At first, I didn’t want to take part in the cognitive and group therapy sessions the facility offered. I was scared by the emotions and old fears that I could feel bubbling to the surface. But as the summer progressed, I had periods of vitality, and experienced glimpses of hope for the future, like shafts of sunlight shining on the sea through rents in a dispersing storm.
I had been sober for over a year by then. As my self-absorbed “pride” grew less, I got closer to the other folks in the intensive outpatient program that I attended. I started to participate in talk therapies and group counseling there, became an informal mentor to some of my younger comrades-in-healing, and did my part to build a community of sharing and empathy.
I also had new care-givers who guided me along the widening path of healing and recovery. A psychiatrist prescribed new medications that, together with ongoing ECT treatments, were elevating my mood. I also worked with a warm, very direct psychotherapist. Gently but relentlessly, she helped me excavate and then build on my old foundations of resilience.

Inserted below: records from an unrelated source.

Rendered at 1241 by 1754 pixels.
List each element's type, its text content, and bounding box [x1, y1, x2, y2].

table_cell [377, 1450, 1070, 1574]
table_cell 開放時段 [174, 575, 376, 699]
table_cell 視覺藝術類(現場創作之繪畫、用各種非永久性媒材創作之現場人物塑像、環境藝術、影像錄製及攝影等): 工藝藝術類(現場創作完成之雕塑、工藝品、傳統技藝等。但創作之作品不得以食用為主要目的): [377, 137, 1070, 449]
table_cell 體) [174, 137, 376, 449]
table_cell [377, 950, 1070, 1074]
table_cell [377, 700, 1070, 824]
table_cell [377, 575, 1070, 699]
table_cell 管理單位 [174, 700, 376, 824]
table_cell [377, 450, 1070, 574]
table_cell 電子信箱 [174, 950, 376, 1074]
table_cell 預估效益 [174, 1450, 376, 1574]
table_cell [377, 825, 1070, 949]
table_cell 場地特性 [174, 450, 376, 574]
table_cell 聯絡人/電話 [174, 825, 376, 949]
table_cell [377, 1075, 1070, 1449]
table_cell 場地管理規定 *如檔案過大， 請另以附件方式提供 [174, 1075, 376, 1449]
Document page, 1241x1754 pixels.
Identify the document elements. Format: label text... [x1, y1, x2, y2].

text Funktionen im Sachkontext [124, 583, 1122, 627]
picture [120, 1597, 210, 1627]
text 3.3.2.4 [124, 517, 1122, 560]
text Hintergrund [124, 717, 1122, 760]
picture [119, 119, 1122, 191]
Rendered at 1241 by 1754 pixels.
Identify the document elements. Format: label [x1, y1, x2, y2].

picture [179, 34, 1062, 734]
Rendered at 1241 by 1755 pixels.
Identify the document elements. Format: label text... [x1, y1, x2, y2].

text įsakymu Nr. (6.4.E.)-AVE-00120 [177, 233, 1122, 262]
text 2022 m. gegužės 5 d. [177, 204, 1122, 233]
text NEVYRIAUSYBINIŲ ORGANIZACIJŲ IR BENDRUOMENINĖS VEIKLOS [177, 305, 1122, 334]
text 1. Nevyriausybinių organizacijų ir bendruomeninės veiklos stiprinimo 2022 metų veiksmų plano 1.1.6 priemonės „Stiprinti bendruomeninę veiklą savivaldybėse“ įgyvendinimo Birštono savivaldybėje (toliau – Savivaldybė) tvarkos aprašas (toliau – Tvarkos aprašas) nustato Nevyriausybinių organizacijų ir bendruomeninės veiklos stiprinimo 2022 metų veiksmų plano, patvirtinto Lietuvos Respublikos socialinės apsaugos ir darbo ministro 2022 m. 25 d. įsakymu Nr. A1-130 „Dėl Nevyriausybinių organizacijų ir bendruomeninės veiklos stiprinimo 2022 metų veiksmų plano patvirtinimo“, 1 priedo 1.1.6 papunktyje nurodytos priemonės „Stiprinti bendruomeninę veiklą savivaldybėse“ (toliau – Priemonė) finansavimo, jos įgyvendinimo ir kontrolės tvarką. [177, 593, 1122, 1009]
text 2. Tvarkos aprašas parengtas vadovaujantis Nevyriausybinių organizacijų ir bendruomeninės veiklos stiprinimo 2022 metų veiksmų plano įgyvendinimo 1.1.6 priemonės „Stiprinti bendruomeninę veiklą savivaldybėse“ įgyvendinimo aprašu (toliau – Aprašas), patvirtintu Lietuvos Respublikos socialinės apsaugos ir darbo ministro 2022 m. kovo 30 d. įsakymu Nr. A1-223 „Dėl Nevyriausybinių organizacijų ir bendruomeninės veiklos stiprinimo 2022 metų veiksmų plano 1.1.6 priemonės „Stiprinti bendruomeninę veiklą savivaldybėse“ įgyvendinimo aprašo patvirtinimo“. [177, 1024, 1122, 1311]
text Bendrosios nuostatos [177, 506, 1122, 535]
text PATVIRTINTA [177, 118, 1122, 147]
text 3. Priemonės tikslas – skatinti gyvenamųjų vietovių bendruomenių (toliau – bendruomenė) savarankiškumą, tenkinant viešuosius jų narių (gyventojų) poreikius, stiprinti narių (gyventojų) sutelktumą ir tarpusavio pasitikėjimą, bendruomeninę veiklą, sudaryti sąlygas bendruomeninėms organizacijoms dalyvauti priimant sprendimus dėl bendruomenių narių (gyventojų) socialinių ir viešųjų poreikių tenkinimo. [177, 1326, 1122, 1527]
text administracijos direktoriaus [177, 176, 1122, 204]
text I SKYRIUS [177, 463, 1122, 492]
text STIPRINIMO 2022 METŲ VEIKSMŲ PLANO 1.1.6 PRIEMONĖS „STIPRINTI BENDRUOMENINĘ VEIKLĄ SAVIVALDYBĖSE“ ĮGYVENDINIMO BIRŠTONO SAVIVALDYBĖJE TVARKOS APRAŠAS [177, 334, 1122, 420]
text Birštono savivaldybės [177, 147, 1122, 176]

I have a vivid memory of what I now realize was a milestone in my ongoing recovery. I was in the hospital prep room for one of my later ECT sessions. While my favorite ECT nurse slid an IV for the general anesthetic into my left arm, she said, “Cam, you aren’t talking about killing yourself any more. I see a sparkle in your eye. You are going to make it, Honey.”
She was right. By the end of 2013, I had climbed a long way out of the abyss of depression. The ECT was over, and I was living on my own. At the urging of my therapist, I had starting biking again. My former college room-mate and I began hitting tennis balls at Stanford.
I remember a check-in meeting around a large conference table at the outpatient facility. It was December 31, and we were sharing our 2014 New Year’s resolutions. I told the group that my goal was to bike to the top of Mt. Diablo, east of San Francisco, where I had ridden before my second depression engulfed me. That resolution turned out to be another milestone along my road to hope.
On a spring training ride on the mountain, I climbed through fields resplendent with wildflowers. The warm May breeze made waves in the high green grass. As I watched a pair of red-tailed hawks floating upwards, I was flooded with joy. I got off my bike in tears, kneeled on the gravel shoulder, and said a prayer of gratitude and hope. I now say a version of that prayer every morning.
I still get mildly depressed sometimes, and I will always be at risk to drinking again. Yet, as I will describe in upcoming posts, I have developed sustainable self-care regimens that help me stay vital and sober. I have also been blessed with a story of recovery and hope to share. So many folks have, or know someone who has, a story about addiction, recovery, sadness, fear, and hope. Find the courage to tell your story. People will admire you. When you share, you will be a light for others who are feeling alone and lost at sea.